I have shown the whole thing as a picture. Using this picture I try to show the matrix proof.

1. proof for the orthogonality of the row space to the null space:

- The row space vectors are combinations ##A^Ty## of the rows, therefore the dot product of ##A^Ty## with any ##x## of the null space must be zero:

$$\langle\,A^Ty,x\rangle = x^T(A^Ty) = (Ax)^Ty = 0^Ty = 0$$

2. proof of the orthogonality of the column space to the left null space:

- The column space vectors are combinations ##Ax## of the columns, therefore the dot product of ##Ax## with any ##y## of the left null space must be zero:

$$\langle\, Ax, y\rangle = (Ax)^Ty = x^T(A^Ty) = x^T0 = 0$$

I think that is correct so far, but I am not quite sure. Therefore I would be very happy about a confirmation or contra position :)
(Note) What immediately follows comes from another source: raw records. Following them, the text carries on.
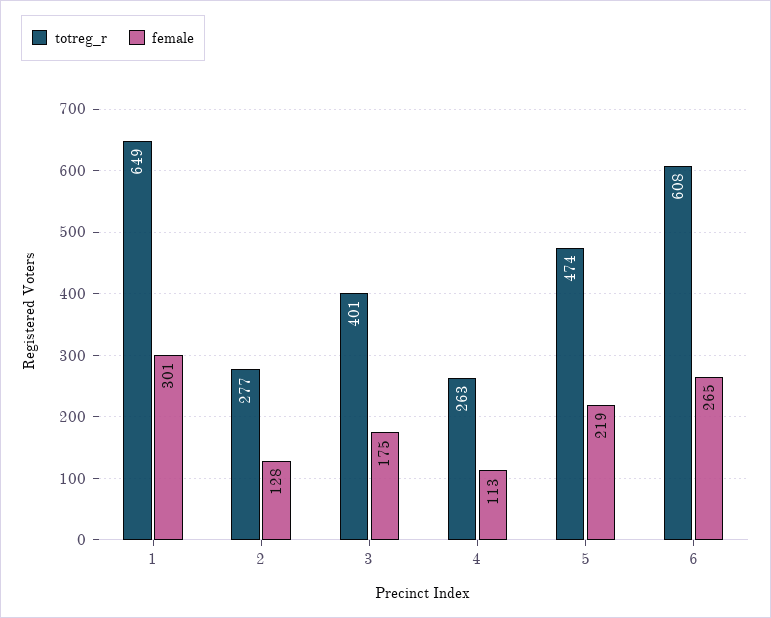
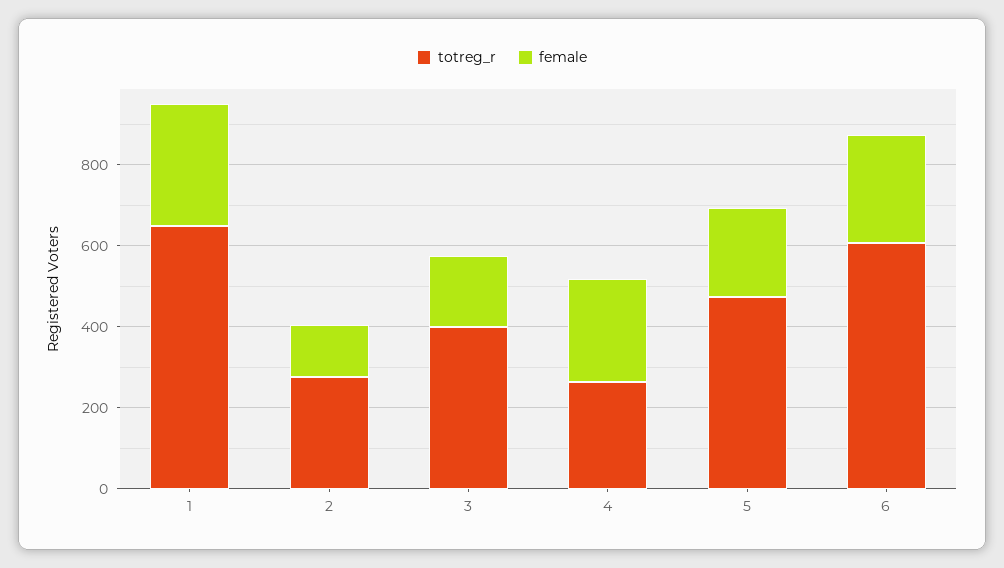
  {
    "totreg_r": {
      "1": 649,
      "2": 277,
      "3": 401,
      "4": 263,
      "5": 474,
      "6": 608
    },
    "female": {
      "1": 301,
      "2": 128,
      "3": 175,
-     "4": 113,
+     "4": 250,
      "5": 219,
      "6": 265
    }
  }

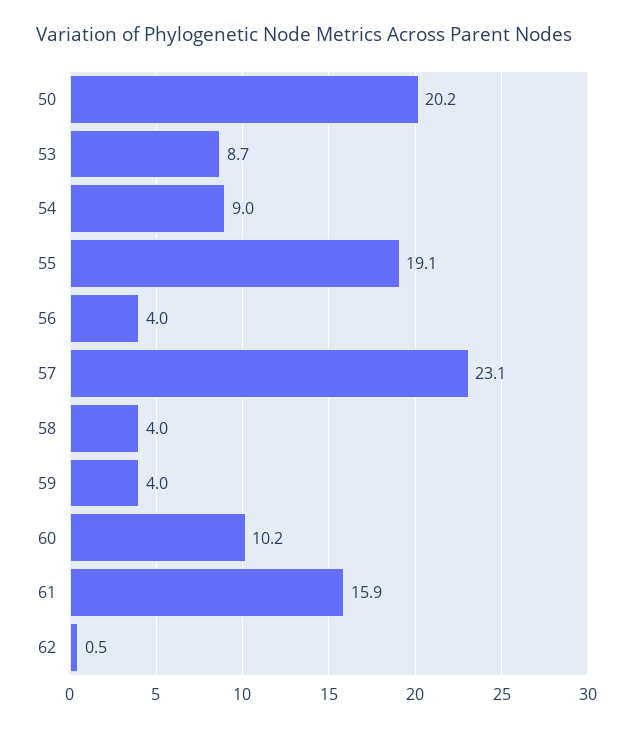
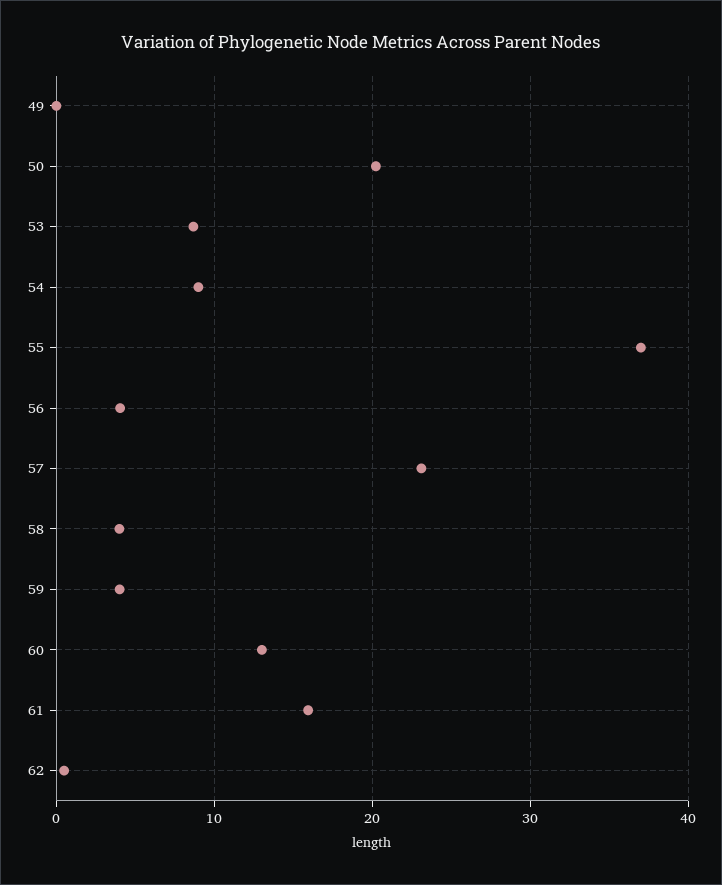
  {
    "50": 20.2,
    "53": 8.7,
    "54": 9,
-   "55": 19.1,
+   "55": 37,
    "56": 4,
    "57": 23.1,
    "58": 4,
    "59": 4,
-   "60": 10.2,
+   "60": 13,
    "61": 15.9,
-   "62": 0.5
+   "62": 0.5,
+   "49": 0
  }

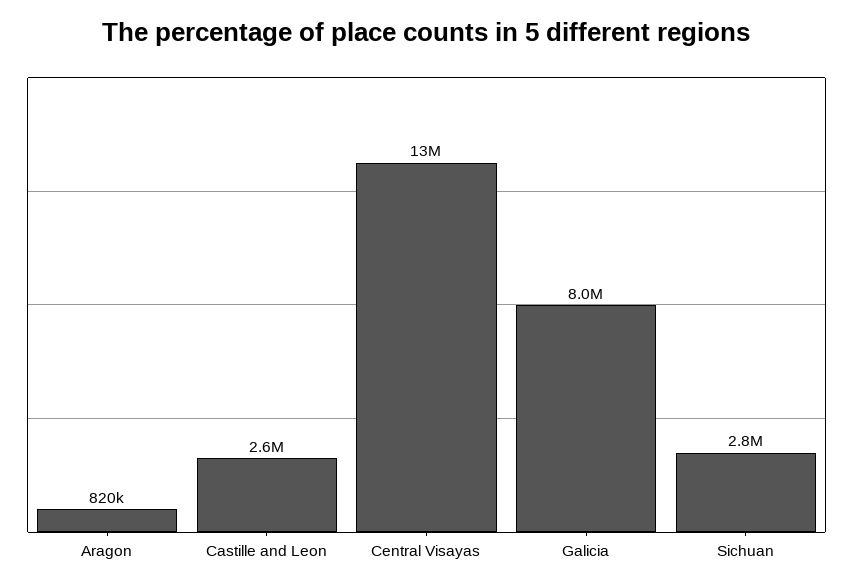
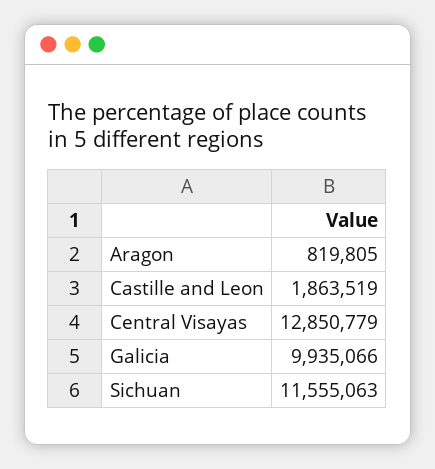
  {
    "Aragon": 819805,
-   "Castille and Leon": 2600000,
+   "Castille and Leon": 1863519,
    "Central Visayas": 12850779,
-   "Galicia": 8000000,
+   "Galicia": 9935066,
-   "Sichuan": 2800000
+   "Sichuan": 11555063
  }

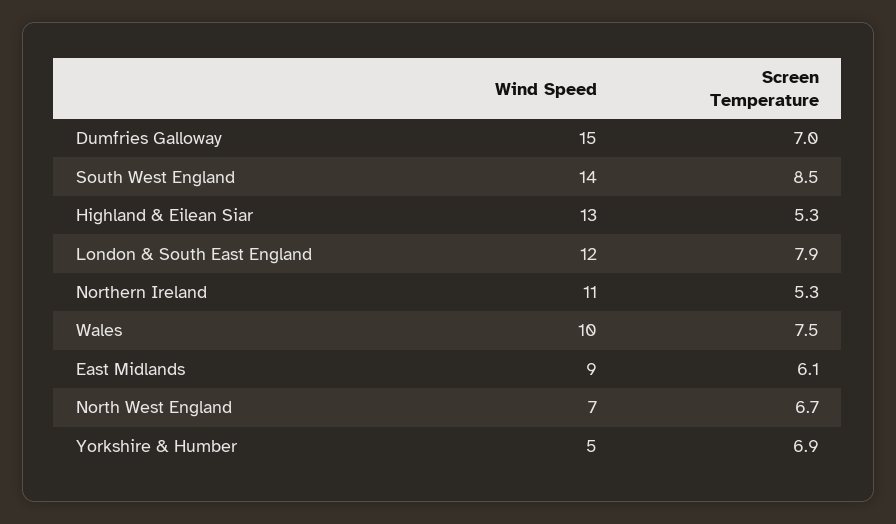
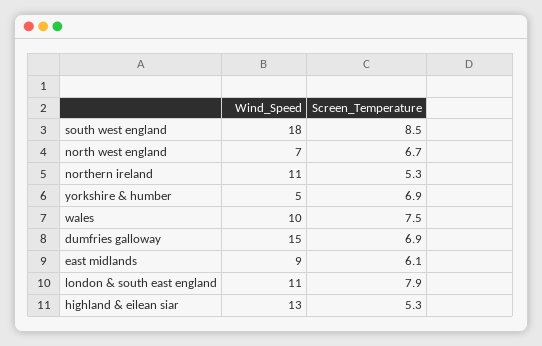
  {
    "Wind Speed": {
      "Dumfries Galloway": 15,
-     "South West England": 14,
+     "South West England": 18,
      "Highland & Eilean Siar": 13,
-     "London & South East England": 12,
+     "London & South East England": 11,
      "Northern Ireland": 11,
      "Wales": 10,
      "East Midlands": 9,
      "North West England": 7,
      "Yorkshire & Humber": 5
    },
    "Screen Temperature": {
-     "Dumfries Galloway": 7,
+     "Dumfries Galloway": 6.9,
      "South West England": 8.5,
      "Highland & Eilean Siar": 5.3,
      "London & South East England": 7.9,
      "Northern Ireland": 5.3,
      "Wales": 7.5,
      "East Midlands": 6.1,
      "North West England": 6.7,
      "Yorkshire & Humber": 6.9
    }
  }

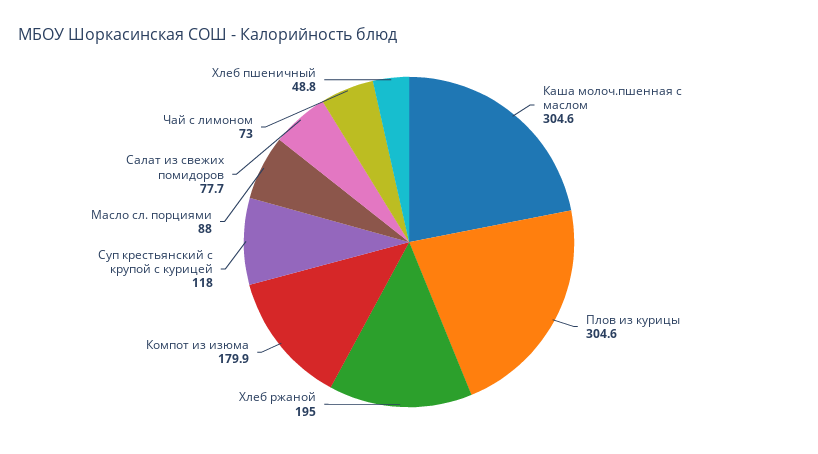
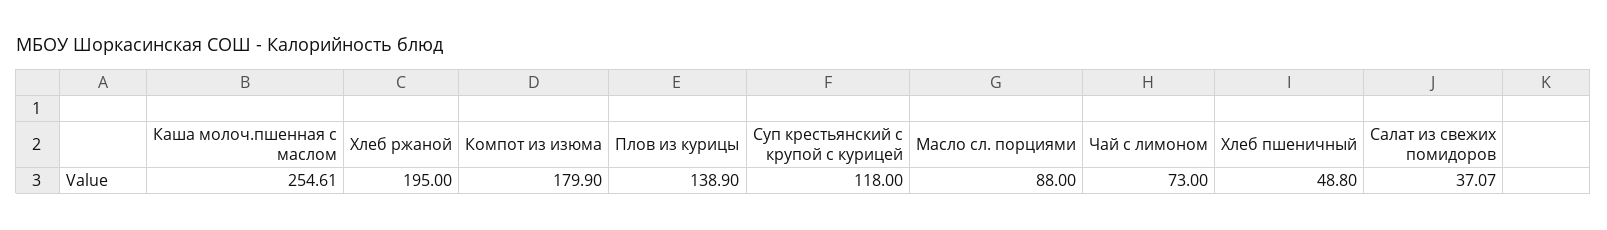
  {
-   "Каша молоч.пшенная с маслом": 304.6,
+   "Каша молоч.пшенная с маслом": 254.61,
-   "Плов из курицы": 304.6,
+   "Плов из курицы": 138.9,
    "Хлеб ржаной": 195,
    "Компот из изюма": 179.9,
    "Суп крестьянский с крупой с курицей": 118,
    "Масло сл. порциями": 88,
-   "Салат из свежих помидоров": 77.7,
+   "Салат из свежих помидоров": 37.07,
    "Чай с лимоном": 73,
    "Хлеб пшеничный": 48.8
  }

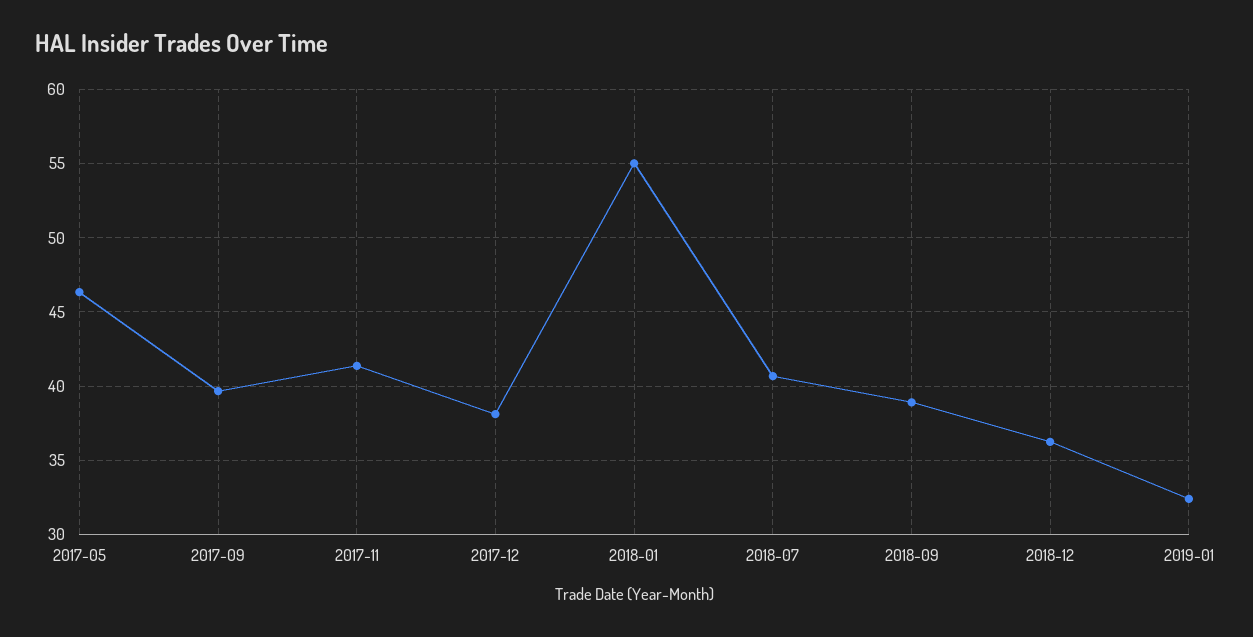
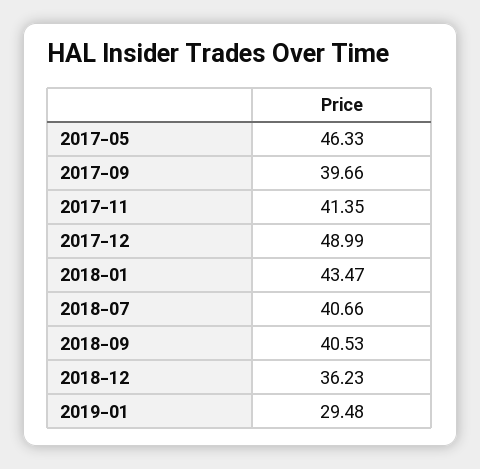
  {
    "2017-05": 46.33,
    "2017-09": 39.66,
    "2017-11": 41.35,
-   "2017-12": 38,
+   "2017-12": 48.99,
-   "2018-01": 55,
+   "2018-01": 43.47,
    "2018-07": 40.66,
-   "2018-09": 39,
+   "2018-09": 40.53,
    "2018-12": 36.23,
-   "2019-01": 32.5
+   "2019-01": 29.48
  }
Note 1: I would like to be honest enough to say that I have also asked this question to others HERE. However, I did not receive an answer there, but I would like to refer to this fact. If Someone here gives an answer, I would like to refer to it. I hope that's ok, because I can no longer delete my question in the other forum, but here I promise myself more adequate help (At least this was always so in the past :) )...

Note 2: This is not a homework assignment. I'm just reading the book in parallel and am interested in this question.